[Extracted page text]
== Segment start ==

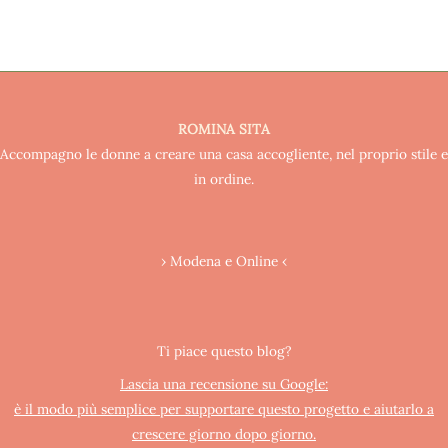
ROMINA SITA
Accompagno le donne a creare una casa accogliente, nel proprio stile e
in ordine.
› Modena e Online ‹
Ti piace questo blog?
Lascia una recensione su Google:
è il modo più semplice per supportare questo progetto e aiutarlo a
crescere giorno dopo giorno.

== Segment end ==
== Segment start ==

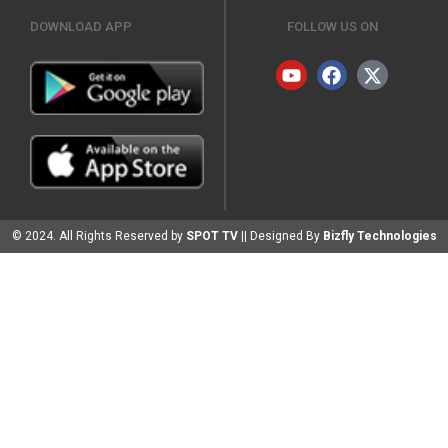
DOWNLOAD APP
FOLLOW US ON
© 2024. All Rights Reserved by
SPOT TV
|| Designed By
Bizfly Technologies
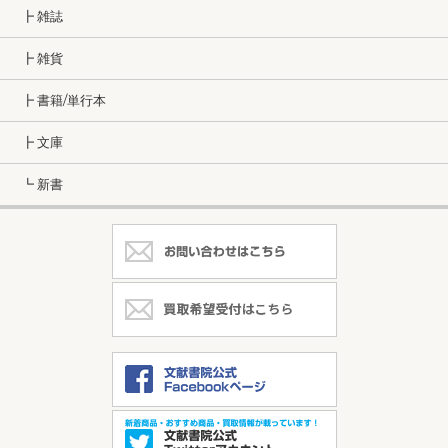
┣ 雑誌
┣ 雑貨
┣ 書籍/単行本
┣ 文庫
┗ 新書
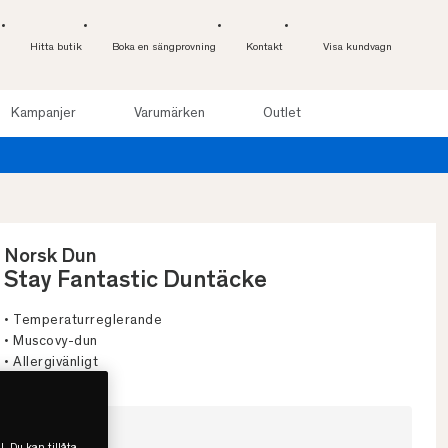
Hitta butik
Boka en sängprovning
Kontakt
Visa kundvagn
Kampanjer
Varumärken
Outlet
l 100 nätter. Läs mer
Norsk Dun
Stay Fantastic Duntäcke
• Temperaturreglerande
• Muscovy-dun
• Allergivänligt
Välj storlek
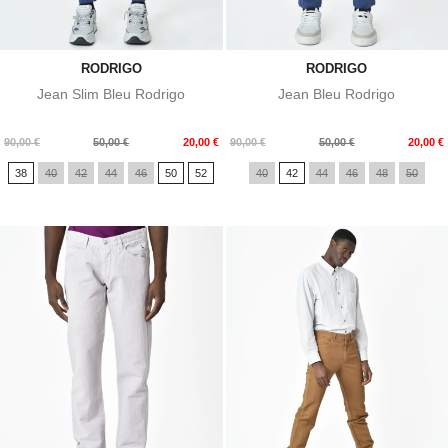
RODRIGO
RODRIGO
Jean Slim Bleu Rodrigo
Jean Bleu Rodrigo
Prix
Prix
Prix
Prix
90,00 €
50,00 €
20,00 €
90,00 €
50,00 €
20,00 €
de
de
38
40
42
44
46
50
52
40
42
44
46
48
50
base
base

== Segment end ==

-- Exercise goal --
Edit everything from the line containing "ROMINA SITA" down to the line containing "crescere giorno dopo giorno." by replacing "blog" with "sito" and leaving all other text unchanged. Return only those lines.

-- Expected output --
ROMINA SITA
Accompagno le donne a creare una casa accogliente, nel proprio stile e
in ordine.
› Modena e Online ‹
Ti piace questo sito?
Lascia una recensione su Google:
è il modo più semplice per supportare questo progetto e aiutarlo a
crescere giorno dopo giorno.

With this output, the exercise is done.